Les décisions d’expulsion en Europe concernent en premier lieu les Algériens, qui occupent désormais la tête du classement des ressortissants étrangers visés par ces mesures. Selon les statistiques officielles européennes, ils devancent de peu les Marocains et se placent loin devant les autres nationalités. Ces chiffres, dévoilés le mardi 30 juin par Eurostat, l’office statistique de l’Union européenne, dressent un état des lieux précis pour le premier trimestre 2026.
Les Algériens en tête des décisions d’éloignement en Europe
D’après les données publiées par Eurostat, les Algériens forment la première communauté ayant reçu le plus grand nombre d’ordres de quitter le territoire européen entre janvier et mars 2026. Les Marocains arrivent juste derrière, tandis que les Syriens complètent ce trio de tête.
Concrètement, les ressortissants algériens ont fait l’objet de 11 105 décisions d’éloignement au cours de ce premier trimestre. Ce total s’élève à 6 435 pour les Marocains et à 5 355 pour les Syriens, selon la même source officielle.
Il convient toutefois de préciser une nuance essentielle : ces chiffres correspondent aux décisions administratives prononcées, et non aux expulsions réellement mises à exécution. L’écart entre les deux reste considérable dans la plupart des pays européens.
Expulsions effectives : un tout autre classement
Lorsqu’on observe les renvois réellement appliqués, le tableau change radicalement. Sur le premier semestre 2026, ce sont les ressortissants turcs qui ont été les plus expulsés, avec 3 555 éloignements effectifs enregistrés à travers l’Union européenne.
Les Géorgiens suivent avec 2 060 expulsions exécutées, à égalité avec les Albanais, qui affichent le même chiffre. Ce décalage montre que le volume de décisions ne reflète pas toujours le nombre d’expulsions concrètement réalisées.
Autre élément notable : la pression sur les Algériens a légèrement reculé. Au dernier trimestre 2025, ils avaient reçu 12 455 ordres d’éloignement, contre 11 105 sur les trois premiers mois de 2026, soit une baisse mesurée mais réelle selon Eurostat.
OQTF : la France en tête des décisions d’expulsion en Europe
La surreprésentation des Algériens parmi les personnes visées s’explique en grande partie par la géographie de ces mesures. Le pays européen qui délivre le plus de décisions d’éloignement est en effet la France, très largement devant ses voisins.
Or, l’Hexagone abrite la plus importante diaspora algérienne établie à l’étranger. Cette forte présence explique mécaniquement pourquoi les ressortissants algériens figurent en tête des statistiques d’expulsion à l’échelle du continent.
Un écart marqué entre décisions et exécutions en France
Les chiffres français illustrent parfaitement ce phénomène. Sur le premier trimestre 2026, la France a émis près de 35 000 obligations de quitter le territoire (OQTF), toutes nationalités confondues, selon Eurostat.
Pourtant, seules 3 775 de ces décisions ont réellement débouché sur une expulsion. Ce fossé entre les mesures prononcées et les renvois effectifs constitue l’une des grandes caractéristiques du système français.
L’Allemagne adopte une logique inverse. Berlin n’a prononcé que 10 360 décisions d’éloignement sur la même période, mais en a exécuté plus de 7 000, affichant ainsi un taux d’application bien supérieur à celui de la France.
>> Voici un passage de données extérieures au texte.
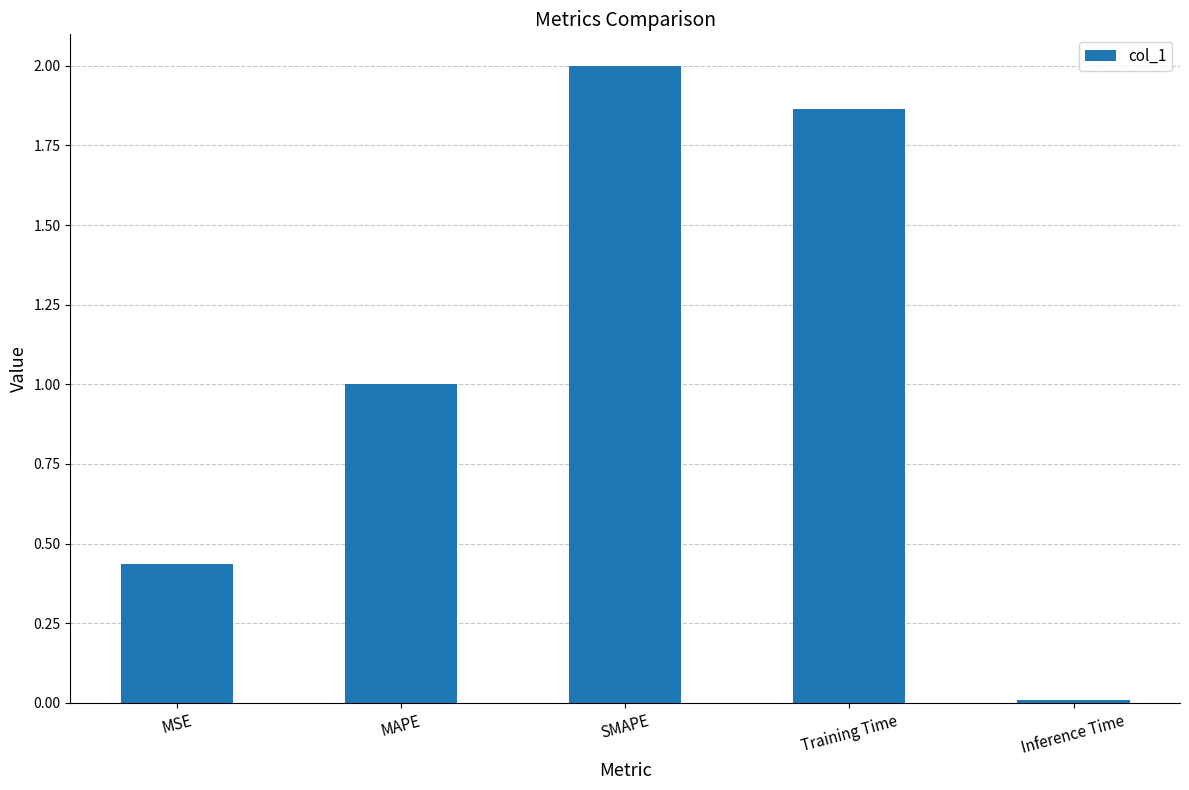

Which label corresponds to the largest value in the chart?

SMAPE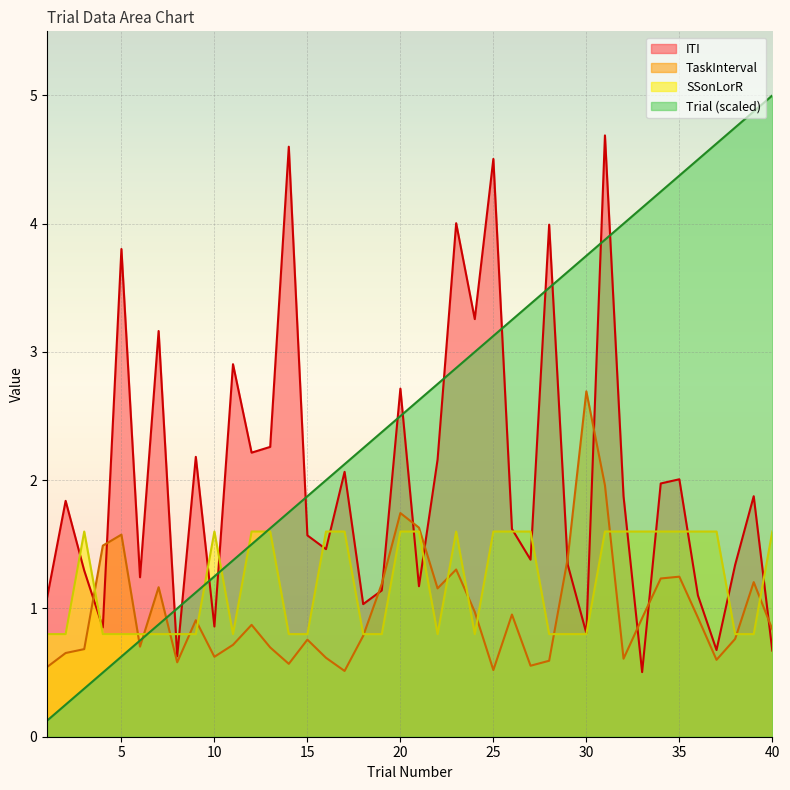

How many intersections are there between SSonLorR and ITI?

17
Un bilan européen contrasté sur les expulsions
À l’échelle de l’Union européenne, le volume global de décisions d’éloignement a diminué. Les États membres ont prononcé 100 475 mesures au premier trimestre 2026, contre 117 545 lors du dernier trimestre 2025.
Paradoxalement, le nombre d’expulsions effectivement menées a légèrement augmenté. Alors que 33 860 personnes avaient été renvoyées fin 2025, elles étaient 34 550 à avoir été effectivement éloignées au début de l’année 2026.
Cette évolution traduit une tendance à resserrer l’écart entre décisions et exécutions, même si les disparités entre pays demeurent fortes. La France concentre les ordres administratifs, tandis que d’autres États privilégient l’application concrète des renvois.
En définitive, si les Algériens dominent le classement des décisions d’expulsion en Europe, ce constat reflète surtout l’ampleur de leur présence en France, principal émetteur d’OQTF. La distinction entre décisions prononcées et éloignements réellement effectués reste donc cruciale pour interpréter ces statistiques avec justesse.